Das zeigt nun unumkehrbare Ewigkeitsfolgen. Wörtlich warnt der Synthesebericht: „In den nächsten 2.000 Jahren wird der mittlere globale Meeresspiegel um etwa 2 bis 3 Meter ansteigen, wenn die Erwärmung auf 1,5 Grad, und um 2 bis 6 Meter, wenn sie auf 2 Grad begrenzt wird.“

Würden alle Länder ihre aktuellen Klimaziele umsetzen, kämen wir im Jahr 2100 bei drei Grad heraus. Wie ein Leben in so einer Klimawelt aussieht, das kann man zwar ausrechnen, sagt die Klimawissenschaft, vorstellen aber können wir es uns nicht.

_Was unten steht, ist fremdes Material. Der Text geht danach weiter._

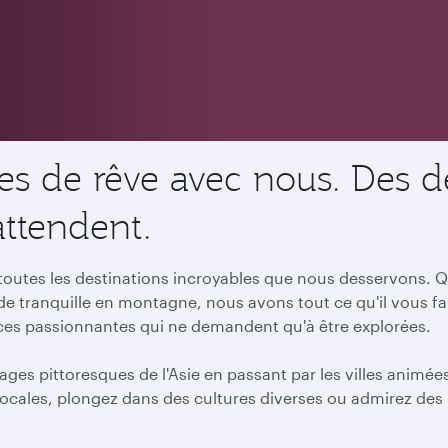
s de rêve avec nous. Des de
attendent.
utes les destinations incroyables que nous desservons. Qu
ade tranquille en montagne, nous avons tout ce qu'il vous f
nces passionnantes qui ne demandent qu'à être explorées.
ages pittoresques de l'Asie en passant par les villes animé
ocales, plongez dans des cultures diverses ou admirez des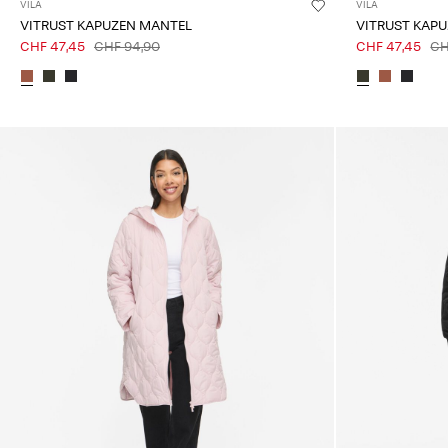
VILA
VILA
VITRUST KAPUZEN MANTEL
VITRUST KAP
CHF 47,45
CHF 94,90
CHF 47,45
CH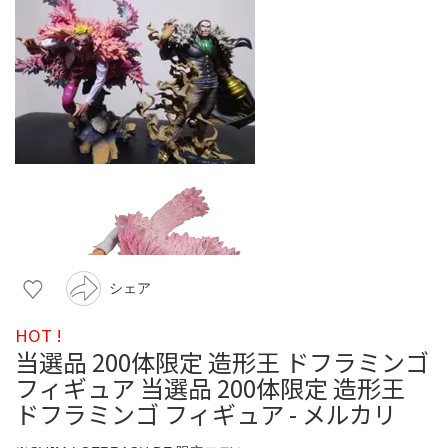
シェア
HOT !
当選品 200体限定 造形王 ドフラミンゴ
フィギュア 当選品 200体限定 造形王
ドフラミンゴ フィギュア - メルカリ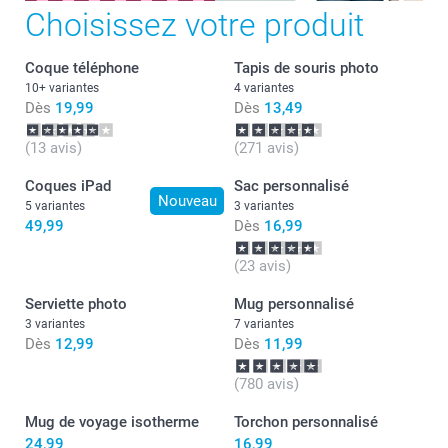
Choisissez votre produit
Coque téléphone
Tapis de souris photo
10+ variantes
4 variantes
Dès
19,99
Dès
13,49
(13 avis)
(271 avis)
Coques iPad
Sac personnalisé
Nouveau
5 variantes
3 variantes
49,99
Dès
16,99
(23 avis)
Serviette photo
Mug personnalisé
3 variantes
7 variantes
Dès
12,99
Dès
11,99
(780 avis)
Mug de voyage isotherme
Torchon personnalisé
24,99
16,99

Klimaschutz ist eine soziale Frage

In einem Punkt hat sich die Klimawissenschaft im neuen Bericht korrigiert: Die menschliche Gesellschaft hat sich verletzlicher gezeigt, als die Klimaforscher ursprünglich angenommen hatten. Wir müssen mindestens auf den Zwei- oder – noch besser – auf den 1,5-Grad-Pfad kommen. Das ist alternativlos. Jedes Zehntelgrad weniger ist ein Stück Weltrettung.

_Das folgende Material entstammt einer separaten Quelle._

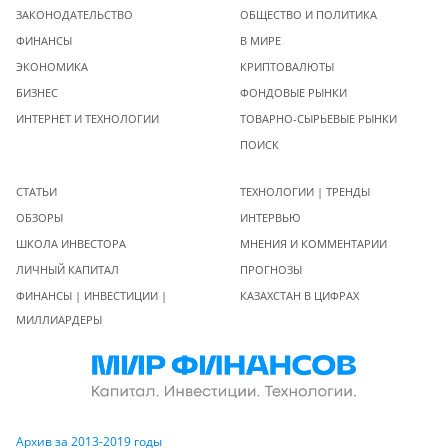
ЗАКОНОДАТЕЛЬСТВО
ОБЩЕСТВО И ПОЛИТИКА
ФИНАНСЫ
В МИРЕ
ЭКОНОМИКА
КРИПТОВАЛЮТЫ
БИЗНЕС
ФОНДОВЫЕ РЫНКИ
ИНТЕРНЕТ И ТЕХНОЛОГИИ
ТОВАРНО-СЫРЬЕВЫЕ РЫНКИ
ПОИСК
СТАТЬИ
ТЕХНОЛОГИИ | ТРЕНДЫ
ОБЗОРЫ
ИНТЕРВЬЮ
ШКОЛА ИНВЕСТОРА
МНЕНИЯ И КОММЕНТАРИИ
ЛИЧНЫЙ КАПИТАЛ
ПРОГНОЗЫ
ФИНАНСЫ | ИНВЕСТИЦИИ |
КАЗАХСТАН В ЦИФРАХ
МИЛЛИАРДЕРЫ
Архив за 2013-2019 годы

Deswegen müssen, sagt der Synthesebericht, die globalen CO₂-Emissionen schnell runter: um knapp die Hälfte bis 2030, um zwei Drittel bis 2035 und um hundert Prozent bis zur Mitte des Jahrhunderts. Ob das gelingt, entscheiden wir – das Klimasystem ist träge – in den nächsten Jahren. Das Jetzt und die Jahrtausende fallen zusammen.

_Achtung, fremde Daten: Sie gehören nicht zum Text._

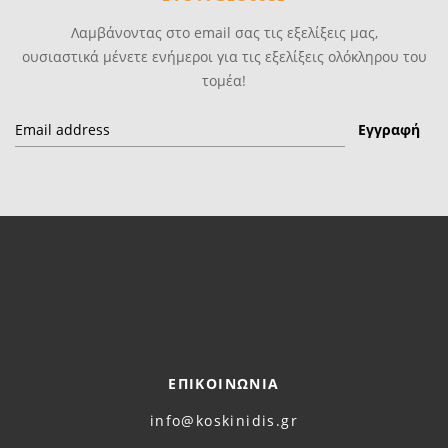
Λαμβάνοντας στο email σας τις εξελίξεις μας,
ουσιαστικά μένετε ενήμεροι για τις εξελίξεις ολόκληρου του
τομέα!
ΕΠΙΚΟΙΝΩΝΙΑ
info@koskinidis.gr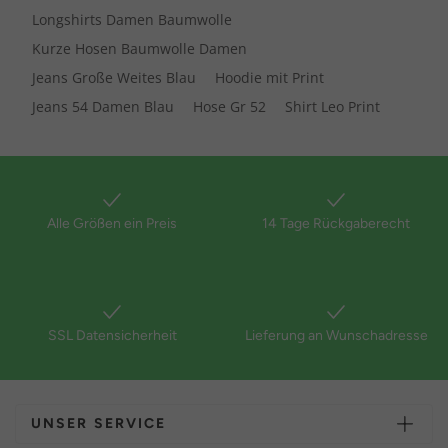
Longshirts Damen Baumwolle
Kurze Hosen Baumwolle Damen
Jeans Große Weites Blau
Hoodie mit Print
Jeans 54 Damen Blau
Hose Gr 52
Shirt Leo Print
Alle Größen ein Preis
14 Tage Rückgaberecht
SSL Datensicherheit
Lieferung an Wunschadresse
UNSER SERVICE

Die Klimawissenschaft versprüht hier weiter Hoffnung, ergeht sich im Möglichkeiten-Narrativ. Alles, was wir an Techniken benötigen, sei vorhanden, sagt sie.

Das ist richtig. Die letzten Jahre zeigten aber auch: Klimaschutz ist vor allem auch eine soziale Frage. Auch das findet sich im neuen Bericht wieder – Zitat: „Personen mit einem hohen sozioökonomischen Status tragen überproportional zu den Emissionen bei und haben das größte Potenzial für Emissionsminderungen.“

Reiche kaufen sich vom Klimaschutz frei

In einem Vorläuferbericht wurde der Weltklimarat da konkreter: Die zehn reichsten Prozent der Menschheit verursachen 36 bis 45 Prozent der weltweiten Emissionen. Das ist zehn Mal so viel wie der Beitrag der ärmsten zehn Prozent. Das ärmere Zehntel der Weltbevölkerung hat nur drei bis fünf Prozent der Emissionen zu verantworten.

Ab und zu ploppt nun auch in Deutschland die Frage auf: Kann man – oder muss man sogar – den Reichen ihre klimakillenden Spielzeuge wegnehmen, die Premium-SUV, die Privatflugzeuge, die Chalets und Megayachten?

Denn über höhere Klimasteuern oder teureren Sprit lächeln solche Einkommensklassen nur müde. Reiche werden sich vom Klimaschutz immer freikaufen können, lautet die einfache Wahrheit.

Also bleibt nur das Ordnungsrecht, bleiben Vorschriften und Verbote. Ein Tempolimit gilt für alle gleichermaßen. Wie träge hier die Transformation vor sich geht, kann jeder selbst überprüfen. Konsum- und Verhaltensmuster gründlich ändern? In tausend Jahren nicht.